- [TEXTE FOURNI]

======

Pauline Marois est prise entre deux feux après avoir ouvert la porte à une alliance avec Québec solidaire (QS).

Partisan d'un tel pacte, le député Bernard Drainville s'est empressé d'appuyer sa chef hier et d'inviter Gilles Duceppe à travailler avec elle à faire l'unité du mouvement souverainiste. Mais ses collègues Yves-François Blanchet et Sylvain Gaudreault croient que le PQ serait perdant en concluant une alliance avec QS.

Une collision est à prévoir sur ce sujet lors de la réunion du caucus des députés puis au conseil national du parti la semaine prochaine.

Au moment où l'ex-chef bloquiste Gilles Duceppe teste ses appuis pour prendre la tête du PQ, Bernard Drainville l'a invité à «faire sa part pour l'unité» du mouvement souverainiste. «Je pense que la meilleure façon pour M. Duceppe d'unir le camp souverainiste, c'est de venir nous rejoindre au Parti québécois, sous le leadership de Mme Marois», a-t-il affirmé lors d'un point de presse.

Questionné pour savoir s'il appuie «solidement» Mme Marois, il a répondu: «Absolument». «Je pense que Mme Marois a tout ce qu'il faut pour faire l'unité du mouvement souverainiste. Et elle a manifesté une volonté de la faire», a-t-il ajouté.

======

- [LIGNES FOURNIES]

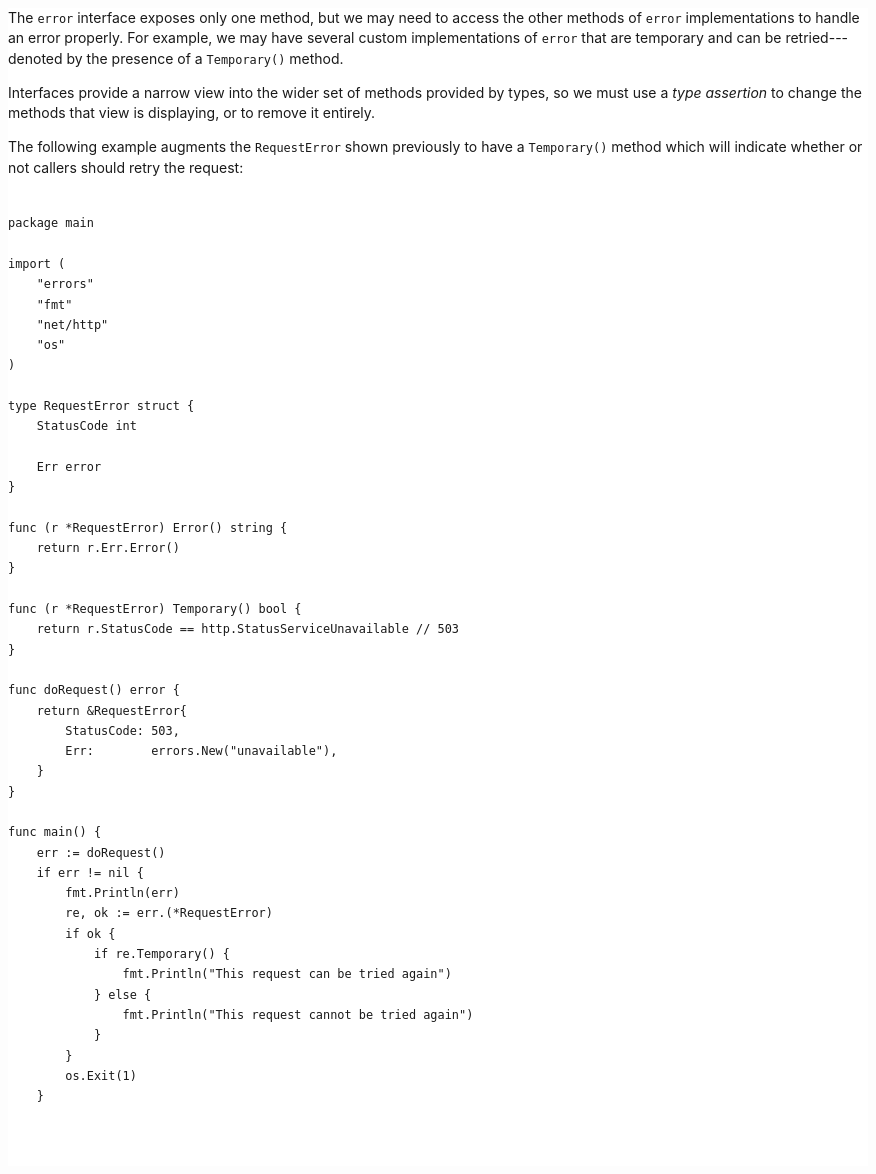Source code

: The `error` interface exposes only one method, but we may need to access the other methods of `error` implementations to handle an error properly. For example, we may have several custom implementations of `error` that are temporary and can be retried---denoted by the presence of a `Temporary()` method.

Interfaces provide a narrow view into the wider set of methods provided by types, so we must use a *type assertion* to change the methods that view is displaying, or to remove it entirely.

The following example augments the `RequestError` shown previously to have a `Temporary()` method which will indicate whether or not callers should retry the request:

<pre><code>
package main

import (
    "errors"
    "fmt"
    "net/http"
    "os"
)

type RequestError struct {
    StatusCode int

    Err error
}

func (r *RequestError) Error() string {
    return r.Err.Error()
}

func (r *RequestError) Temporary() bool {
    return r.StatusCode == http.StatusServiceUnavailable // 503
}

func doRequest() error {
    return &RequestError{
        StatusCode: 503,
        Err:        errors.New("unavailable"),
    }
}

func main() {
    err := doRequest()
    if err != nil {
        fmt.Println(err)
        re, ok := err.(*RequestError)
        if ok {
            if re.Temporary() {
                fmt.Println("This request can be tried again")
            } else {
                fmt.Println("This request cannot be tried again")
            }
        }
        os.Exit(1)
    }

======

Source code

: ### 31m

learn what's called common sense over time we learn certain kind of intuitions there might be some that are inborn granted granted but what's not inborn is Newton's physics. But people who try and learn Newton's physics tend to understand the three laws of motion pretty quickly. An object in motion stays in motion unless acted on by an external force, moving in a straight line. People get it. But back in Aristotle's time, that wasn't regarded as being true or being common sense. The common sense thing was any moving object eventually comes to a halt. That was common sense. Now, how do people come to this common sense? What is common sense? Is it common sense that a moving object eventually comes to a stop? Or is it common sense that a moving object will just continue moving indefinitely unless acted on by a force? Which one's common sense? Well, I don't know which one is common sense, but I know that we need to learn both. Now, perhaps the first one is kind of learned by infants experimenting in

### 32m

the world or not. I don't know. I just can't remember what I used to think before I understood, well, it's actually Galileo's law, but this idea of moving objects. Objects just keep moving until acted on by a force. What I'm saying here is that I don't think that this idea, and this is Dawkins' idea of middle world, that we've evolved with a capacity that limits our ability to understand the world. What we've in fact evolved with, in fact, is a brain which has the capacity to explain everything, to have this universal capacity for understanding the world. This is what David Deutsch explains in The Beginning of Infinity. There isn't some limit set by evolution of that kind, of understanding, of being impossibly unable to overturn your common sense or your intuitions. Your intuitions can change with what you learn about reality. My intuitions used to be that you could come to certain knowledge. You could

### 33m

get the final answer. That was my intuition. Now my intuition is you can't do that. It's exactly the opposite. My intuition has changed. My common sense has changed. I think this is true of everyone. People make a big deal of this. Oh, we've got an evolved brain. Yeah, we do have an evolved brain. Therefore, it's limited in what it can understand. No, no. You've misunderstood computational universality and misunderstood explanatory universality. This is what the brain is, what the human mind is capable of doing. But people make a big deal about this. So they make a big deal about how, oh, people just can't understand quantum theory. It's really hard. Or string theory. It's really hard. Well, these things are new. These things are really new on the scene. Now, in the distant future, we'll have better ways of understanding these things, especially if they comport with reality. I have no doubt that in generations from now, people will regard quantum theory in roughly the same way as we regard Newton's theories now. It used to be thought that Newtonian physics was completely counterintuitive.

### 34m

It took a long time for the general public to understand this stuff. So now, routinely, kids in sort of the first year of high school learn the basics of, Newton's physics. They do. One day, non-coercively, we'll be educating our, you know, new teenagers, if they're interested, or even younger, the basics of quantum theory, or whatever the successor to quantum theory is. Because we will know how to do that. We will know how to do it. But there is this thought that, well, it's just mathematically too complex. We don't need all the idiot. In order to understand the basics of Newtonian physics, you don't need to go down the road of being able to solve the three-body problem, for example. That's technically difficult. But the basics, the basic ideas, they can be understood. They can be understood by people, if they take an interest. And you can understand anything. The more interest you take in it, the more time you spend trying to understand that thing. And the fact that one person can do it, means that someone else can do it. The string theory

======

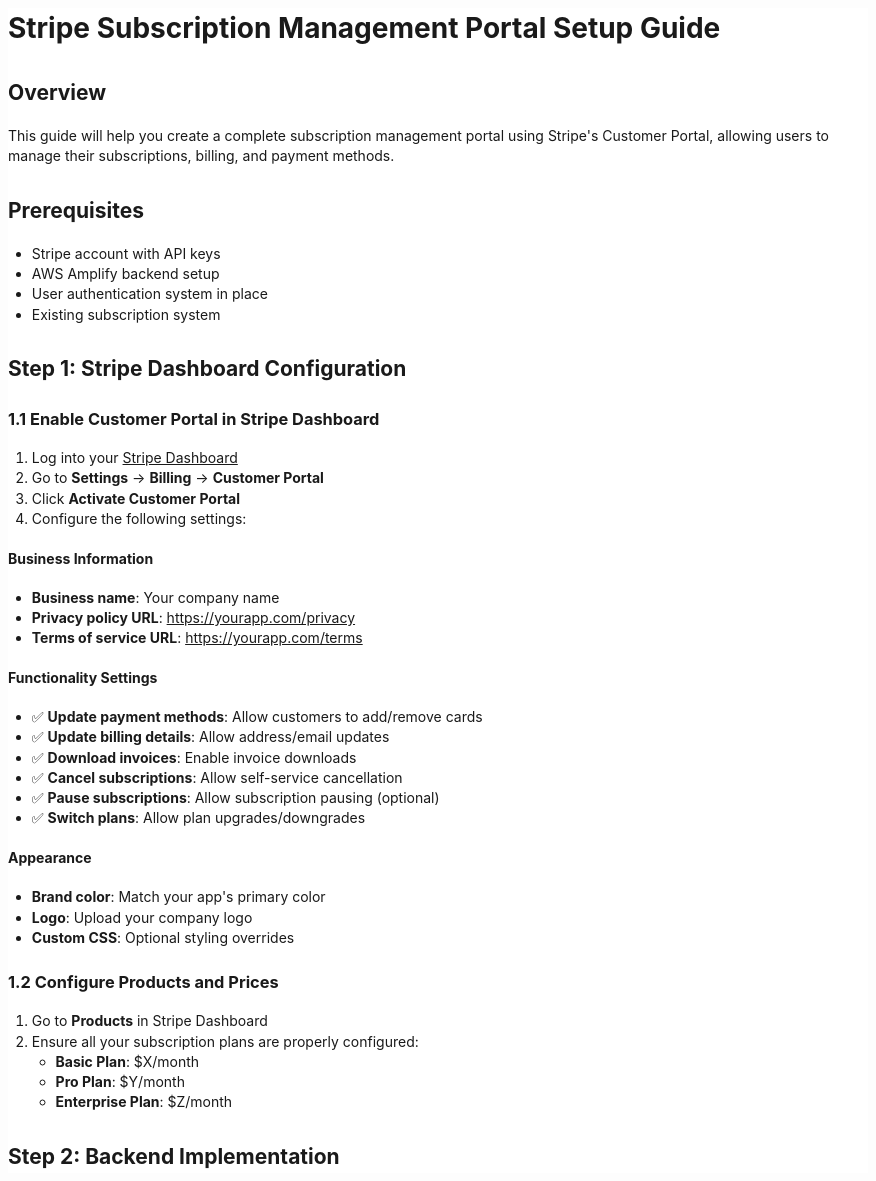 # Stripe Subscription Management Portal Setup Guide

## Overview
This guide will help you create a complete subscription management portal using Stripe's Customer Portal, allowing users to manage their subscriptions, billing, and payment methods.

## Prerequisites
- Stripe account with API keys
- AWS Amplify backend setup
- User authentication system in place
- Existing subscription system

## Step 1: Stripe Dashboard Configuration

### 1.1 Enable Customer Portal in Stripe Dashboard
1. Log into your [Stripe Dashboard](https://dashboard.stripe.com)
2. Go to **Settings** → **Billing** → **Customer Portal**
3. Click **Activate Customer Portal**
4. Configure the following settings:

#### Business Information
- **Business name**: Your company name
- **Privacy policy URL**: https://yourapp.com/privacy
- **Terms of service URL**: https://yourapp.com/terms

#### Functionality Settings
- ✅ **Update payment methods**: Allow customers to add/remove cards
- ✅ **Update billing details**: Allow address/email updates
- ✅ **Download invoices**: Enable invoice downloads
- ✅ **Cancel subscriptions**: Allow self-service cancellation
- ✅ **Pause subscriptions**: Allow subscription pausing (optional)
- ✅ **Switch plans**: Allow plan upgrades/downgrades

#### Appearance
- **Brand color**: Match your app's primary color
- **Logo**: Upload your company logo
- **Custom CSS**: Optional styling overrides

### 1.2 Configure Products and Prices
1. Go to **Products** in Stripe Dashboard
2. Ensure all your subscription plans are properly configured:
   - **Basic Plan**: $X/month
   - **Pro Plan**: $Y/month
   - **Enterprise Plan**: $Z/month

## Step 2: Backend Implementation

======

- [TÂCHE 1]
Reproduisez fidèlement le passage du texte fourni qui va de « Partisan d'un tel » jusqu'à « alliance avec QS. » inclus.
- [TÂCHE 2]
Dressez la liste de toutes les personnes nommées par leur prénom et leur nom dans le texte fourni.
Les lignes ne jouent aucun rôle dans ce qui est demandé.

- [RÉPONSE RÉDIGÉE 1]
Partisan d'un tel pacte, le député Bernard Drainville s'est empressé d'appuyer sa chef hier et d'inviter Gilles Duceppe à travailler avec elle à faire l'unité du mouvement souverainiste. Mais ses collègues Yves-François Blanchet et Sylvain Gaudreault croient que le PQ serait perdant en concluant une alliance avec QS.

- [RÉPONSE RÉDIGÉE 2]
Pauline Marois
Bernard Drainville
Gilles Duceppe
Yves-François Blanchet
Sylvain Gaudreault